They're not too tired and they've got the time. That's just one of the things that surprised us when we researched and wrote our new book, He's Just Not Up for It Anymore: Why Men Stop Having Sex and What You Can Do About It
. In spite of the fact that studies reveal there are 40 million people in "sexless" marriages in the United States, (loosely defined as marriages in which spouses engage in sex ten times a year or less) and many if not most therapists agree that about half the time it's the man who stops being passionate, there was so little written about this counterintuitive possibility that we decided to survey people who were in the situation and try and uncover what was going on. (The results of that survey, as well as extensive research and interviews with numerous leading experts in the field, can be found in our book. We hope that, above all, the book will give couples a strong foundation for compassionate conversation.)

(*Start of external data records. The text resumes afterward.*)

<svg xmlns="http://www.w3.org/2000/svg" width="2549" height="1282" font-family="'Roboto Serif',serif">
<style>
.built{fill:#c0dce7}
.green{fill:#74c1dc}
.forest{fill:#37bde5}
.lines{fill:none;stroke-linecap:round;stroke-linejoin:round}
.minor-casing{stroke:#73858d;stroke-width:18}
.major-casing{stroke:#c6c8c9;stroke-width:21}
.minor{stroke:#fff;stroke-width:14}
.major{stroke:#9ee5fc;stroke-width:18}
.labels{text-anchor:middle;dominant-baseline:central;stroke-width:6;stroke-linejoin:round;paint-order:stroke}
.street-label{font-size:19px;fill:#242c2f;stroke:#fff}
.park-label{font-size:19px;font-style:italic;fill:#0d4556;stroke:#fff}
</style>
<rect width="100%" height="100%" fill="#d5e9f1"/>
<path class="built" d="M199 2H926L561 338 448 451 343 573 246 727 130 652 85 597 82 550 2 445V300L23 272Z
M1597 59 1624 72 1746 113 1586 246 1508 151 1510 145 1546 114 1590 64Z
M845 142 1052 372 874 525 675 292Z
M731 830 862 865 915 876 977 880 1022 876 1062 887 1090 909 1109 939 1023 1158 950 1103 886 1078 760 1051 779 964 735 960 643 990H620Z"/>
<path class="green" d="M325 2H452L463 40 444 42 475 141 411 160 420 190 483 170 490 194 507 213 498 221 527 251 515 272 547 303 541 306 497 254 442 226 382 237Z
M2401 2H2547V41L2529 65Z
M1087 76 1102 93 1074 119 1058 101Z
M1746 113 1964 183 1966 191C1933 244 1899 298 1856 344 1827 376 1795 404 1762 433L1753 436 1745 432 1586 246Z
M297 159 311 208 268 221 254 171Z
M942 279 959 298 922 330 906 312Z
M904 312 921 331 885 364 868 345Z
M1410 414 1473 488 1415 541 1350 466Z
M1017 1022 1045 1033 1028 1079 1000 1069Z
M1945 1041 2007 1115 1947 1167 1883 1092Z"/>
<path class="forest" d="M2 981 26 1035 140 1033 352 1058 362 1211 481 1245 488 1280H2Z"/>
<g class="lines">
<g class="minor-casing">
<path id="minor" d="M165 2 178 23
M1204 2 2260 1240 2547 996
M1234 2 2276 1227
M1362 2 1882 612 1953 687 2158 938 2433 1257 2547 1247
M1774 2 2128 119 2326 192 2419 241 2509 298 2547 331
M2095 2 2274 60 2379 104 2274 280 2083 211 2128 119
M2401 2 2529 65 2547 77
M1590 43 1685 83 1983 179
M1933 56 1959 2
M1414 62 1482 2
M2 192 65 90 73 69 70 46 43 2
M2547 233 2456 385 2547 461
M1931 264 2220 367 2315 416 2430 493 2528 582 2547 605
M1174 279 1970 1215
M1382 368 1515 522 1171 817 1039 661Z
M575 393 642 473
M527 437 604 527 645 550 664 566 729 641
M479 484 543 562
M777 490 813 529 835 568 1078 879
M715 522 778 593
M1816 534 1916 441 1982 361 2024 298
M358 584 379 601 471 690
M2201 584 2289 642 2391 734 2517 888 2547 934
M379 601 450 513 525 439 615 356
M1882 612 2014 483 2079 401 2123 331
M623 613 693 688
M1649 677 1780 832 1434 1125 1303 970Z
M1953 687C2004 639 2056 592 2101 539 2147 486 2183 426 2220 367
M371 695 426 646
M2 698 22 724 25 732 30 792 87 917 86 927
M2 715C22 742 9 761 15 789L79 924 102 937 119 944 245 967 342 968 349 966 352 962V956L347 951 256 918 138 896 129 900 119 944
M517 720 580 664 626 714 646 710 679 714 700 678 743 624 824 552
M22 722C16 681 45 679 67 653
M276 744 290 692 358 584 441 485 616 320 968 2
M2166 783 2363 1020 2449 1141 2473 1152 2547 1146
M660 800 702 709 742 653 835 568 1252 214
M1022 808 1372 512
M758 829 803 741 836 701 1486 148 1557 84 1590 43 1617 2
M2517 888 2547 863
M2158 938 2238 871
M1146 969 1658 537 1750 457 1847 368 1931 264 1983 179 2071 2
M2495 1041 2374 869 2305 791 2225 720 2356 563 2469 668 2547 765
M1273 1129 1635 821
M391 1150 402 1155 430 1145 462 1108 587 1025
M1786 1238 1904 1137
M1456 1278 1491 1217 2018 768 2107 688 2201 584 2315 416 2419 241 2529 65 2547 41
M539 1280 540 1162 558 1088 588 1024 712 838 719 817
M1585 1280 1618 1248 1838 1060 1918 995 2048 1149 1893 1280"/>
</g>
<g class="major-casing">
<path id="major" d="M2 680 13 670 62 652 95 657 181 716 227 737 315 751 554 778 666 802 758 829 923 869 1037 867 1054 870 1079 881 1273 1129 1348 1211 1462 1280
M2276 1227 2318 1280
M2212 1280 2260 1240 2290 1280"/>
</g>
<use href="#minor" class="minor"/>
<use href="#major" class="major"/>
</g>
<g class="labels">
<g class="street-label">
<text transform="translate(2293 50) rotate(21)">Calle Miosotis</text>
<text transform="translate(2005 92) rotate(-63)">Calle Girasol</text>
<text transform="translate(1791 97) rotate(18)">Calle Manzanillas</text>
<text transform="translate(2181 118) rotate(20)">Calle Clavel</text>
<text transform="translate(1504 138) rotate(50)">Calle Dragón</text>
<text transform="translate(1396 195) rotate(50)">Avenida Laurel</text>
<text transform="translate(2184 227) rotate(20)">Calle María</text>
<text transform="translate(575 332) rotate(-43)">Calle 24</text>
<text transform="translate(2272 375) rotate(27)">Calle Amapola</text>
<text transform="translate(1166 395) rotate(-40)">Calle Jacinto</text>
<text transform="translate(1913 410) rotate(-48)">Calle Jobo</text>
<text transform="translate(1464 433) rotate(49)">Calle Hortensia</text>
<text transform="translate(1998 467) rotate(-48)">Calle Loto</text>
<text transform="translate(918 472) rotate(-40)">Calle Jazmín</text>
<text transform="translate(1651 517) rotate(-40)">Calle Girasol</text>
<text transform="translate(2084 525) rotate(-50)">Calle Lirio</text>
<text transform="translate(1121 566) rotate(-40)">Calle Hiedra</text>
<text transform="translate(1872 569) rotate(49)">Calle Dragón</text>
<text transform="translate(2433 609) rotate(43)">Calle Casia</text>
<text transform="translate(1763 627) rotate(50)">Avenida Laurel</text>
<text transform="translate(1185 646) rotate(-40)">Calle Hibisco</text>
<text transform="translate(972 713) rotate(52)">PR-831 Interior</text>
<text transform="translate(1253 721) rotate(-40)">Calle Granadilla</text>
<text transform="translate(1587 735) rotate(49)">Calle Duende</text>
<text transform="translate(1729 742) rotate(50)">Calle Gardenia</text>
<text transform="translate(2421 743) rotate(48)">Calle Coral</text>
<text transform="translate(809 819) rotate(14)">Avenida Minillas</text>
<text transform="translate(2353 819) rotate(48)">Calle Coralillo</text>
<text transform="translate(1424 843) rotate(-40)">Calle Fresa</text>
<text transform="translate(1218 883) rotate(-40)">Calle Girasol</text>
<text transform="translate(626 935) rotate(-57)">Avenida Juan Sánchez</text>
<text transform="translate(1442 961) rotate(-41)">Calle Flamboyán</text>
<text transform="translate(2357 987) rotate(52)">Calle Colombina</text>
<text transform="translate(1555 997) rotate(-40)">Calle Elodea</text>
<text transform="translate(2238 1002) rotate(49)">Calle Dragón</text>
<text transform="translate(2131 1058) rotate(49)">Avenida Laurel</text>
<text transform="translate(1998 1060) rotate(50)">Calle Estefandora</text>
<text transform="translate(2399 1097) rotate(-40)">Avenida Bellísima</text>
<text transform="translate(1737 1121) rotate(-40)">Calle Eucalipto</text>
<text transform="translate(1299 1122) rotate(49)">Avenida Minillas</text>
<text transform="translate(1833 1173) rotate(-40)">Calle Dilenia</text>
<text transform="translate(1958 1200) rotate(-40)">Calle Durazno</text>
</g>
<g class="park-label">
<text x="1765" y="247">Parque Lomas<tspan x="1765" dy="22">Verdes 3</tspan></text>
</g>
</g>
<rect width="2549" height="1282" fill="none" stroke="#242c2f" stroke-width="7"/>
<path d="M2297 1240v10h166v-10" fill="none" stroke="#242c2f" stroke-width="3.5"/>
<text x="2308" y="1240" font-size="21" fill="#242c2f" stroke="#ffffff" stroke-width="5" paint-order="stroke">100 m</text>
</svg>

However, surveys, like everything else in life, are full of surprises. For example, among people in sexless marriages, the male infidelity rate was about the national average, and the divorce rate was quite low. For this universe, at least, there seemed to be a very good chance that the issues could be solved, if only the couples involved would talk to one another, and listen, really listen, with honesty and respect.
Here are some of the things the things we found surprising: According to our female survey respondents, 28 percent ended intimacy almost at once. (Ten percent stopped before the wedding day, and 18 percent either on the honeymoon or within the first year). Only ten percent of the men and 15 percent of the women who responded to our survey chose to divorce. This is way below the national average. The infidelity rate for the men in our survey was 20 percent -- about the national average. The infidelity rate for the women was 9 percent before their husbands stopped being intimate, but 26 percent after the passion ended. (The national average for women is about 12 percent.) Sixty-six percent of the women said that they didn't know why their partners stopped being intimate, but only 28 percent of the men said they didn't know why, indicating the men know why, but they aren't communicating. Only about 20 percent of men with erectile dysfunction get help. Less than half of the women who identified their husbands as gay left the marriage. There is so much anger. Forty-four percent of the men said they stopped because they were angry, and 45 percent of the women thought that was the reason. Only 6 percent of the men said that being too tired was a factor. And only 9 percent said that they didn't have the time. So many women (57 percent) thought that their husbands were depressed.